**What the exercise asks:** Nothing in the records should differ when they are repeated. Restate them word for word.

Provided data below:

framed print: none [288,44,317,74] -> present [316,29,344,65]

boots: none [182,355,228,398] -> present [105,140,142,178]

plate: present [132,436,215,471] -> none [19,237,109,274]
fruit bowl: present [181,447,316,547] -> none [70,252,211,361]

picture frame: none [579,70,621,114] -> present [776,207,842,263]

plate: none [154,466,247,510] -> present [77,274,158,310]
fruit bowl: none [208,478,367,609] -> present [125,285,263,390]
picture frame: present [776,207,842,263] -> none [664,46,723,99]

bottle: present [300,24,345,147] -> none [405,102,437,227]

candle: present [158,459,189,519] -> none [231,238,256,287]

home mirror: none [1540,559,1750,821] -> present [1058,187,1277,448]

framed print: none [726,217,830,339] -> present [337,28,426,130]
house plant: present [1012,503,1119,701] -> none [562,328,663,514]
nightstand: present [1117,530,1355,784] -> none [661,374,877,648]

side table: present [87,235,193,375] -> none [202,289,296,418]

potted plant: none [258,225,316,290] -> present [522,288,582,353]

End of Provided data.

**Solution:**
framed print: none [288,44,317,74] -> present [316,29,344,65]

boots: none [182,355,228,398] -> present [105,140,142,178]

plate: present [132,436,215,471] -> none [19,237,109,274]
fruit bowl: present [181,447,316,547] -> none [70,252,211,361]

picture frame: none [579,70,621,114] -> present [776,207,842,263]

plate: none [154,466,247,510] -> present [77,274,158,310]
fruit bowl: none [208,478,367,609] -> present [125,285,263,390]
picture frame: present [776,207,842,263] -> none [664,46,723,99]

bottle: present [300,24,345,147] -> none [405,102,437,227]

candle: present [158,459,189,519] -> none [231,238,256,287]

home mirror: none [1540,559,1750,821] -> present [1058,187,1277,448]

framed print: none [726,217,830,339] -> present [337,28,426,130]
house plant: present [1012,503,1119,701] -> none [562,328,663,514]
nightstand: present [1117,530,1355,784] -> none [661,374,877,648]

side table: present [87,235,193,375] -> none [202,289,296,418]

potted plant: none [258,225,316,290] -> present [522,288,582,353]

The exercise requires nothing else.